I'm going to show no enthusiasm for this at all, as it is a real life adventure and hence fully serious. I wish you luck and if we can help from such a distance (6000 km), then of course some of us will give it a good try!
First, some questions: 30 women is how many people in the full set of (I guess somewhat interlinked) families? All in good health, or maybe not all can walk long distances and some need medication, etc? I ask this to try and quantify things like food, yurts or whatever, transport, etc. The model I'm using is Vinay's ResilienceMaps.org - not in concentric circles but in spreadsheet format: one row for each need (protection against too hot and too cold, food and water, protection from disease and agression, transport, communications, etc), and the first column has the quantities needed: how much food and water per day, how many square meters of shelter, etc. We're not there, you see!

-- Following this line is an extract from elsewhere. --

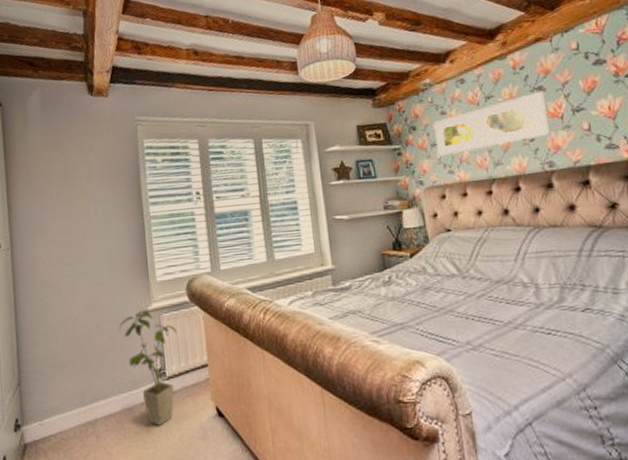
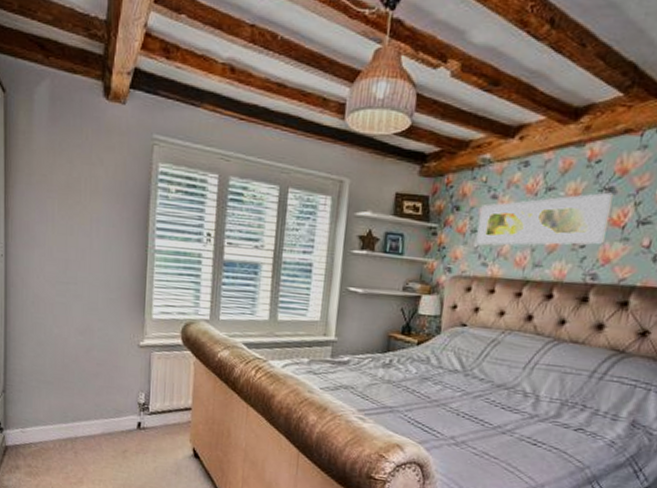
house plant: present [118,309,177,426] -> none [107,344,165,455]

Why 60 roundtrips? Is that a number of people x a number of trips? I'm confused with this piece of data. Also, what are the trips for exactly? Couldn't some people stay there for some time, to avoid the trips?
Have you already physically looked at the land? What's it like, and where approximately is it located? (I see: 400 km north of Kampala. Roads may make that a much longer trip.) Is it one block of land or several small patches? (You say 22 fields, but are they separate?) I'd tend to look at it in "emergency permaculture" terms, with a view to design a fast start into basic productivity without compromising long-term fertility. The obvious questions are where, climate, water sources, other living entities there (cattle, wild animals, humans of different level of friendliness). You say you want to use "new agricultural techniques", and it makes me wonder what these techniques are. I'd be glad to look for permaculturists near where you are, and ask specific questions on your behalf in an online course I took last year and which, apparently, we older students will be allowed to take this year too (forum included!). (Ref geofflawton.com, @geofflawton_ in twitter.)
Pigs. We need to look into George Chan's work, maybe.
In short, if we could have some basic data, and if we could know the profile of the people who are already helping you technically, we could try and behave complementarily to whatever you have. I'm just in the very first steps of the process of learning what permaculture is about, but: I could ask the more experienced ones, and we could try and look into what needs to be asked of the situation itself to help with local thinking.
I'm a public health doctor, not an agriculturally experienced person at all. This means two things. The first is I have difficulty in telling a potato from an onion without help, but I can learn and search the internet. It also means I can look at the public health concerns of the region, if that helps.
Communications: is there good phone connectivity at that place? Frontlinesms might be useful if needed.
One last suggestion: video. We might look into what akvo.org folks do, to document stuff and send that documentation to helpers, donors, and interested people in general. This might be thought of since the onset, in order to include it as part of the crowdfunding: videocam (and transport to hub) needed, reports promised, or whatever. Also, for connectivity, Smari has some experience with chickenwire antenae - not sure if that has been mentioned.
So, to summarise: there are lots of potential ideas floating around, but to nail them into the specificities we'd need some more local information (people, place, needs, haves) if at all possible. Thanks.
(Forgive the messiness of my post. This project elicits many questions and ideas and I find it hard to frame it in an orderly fashion right now.)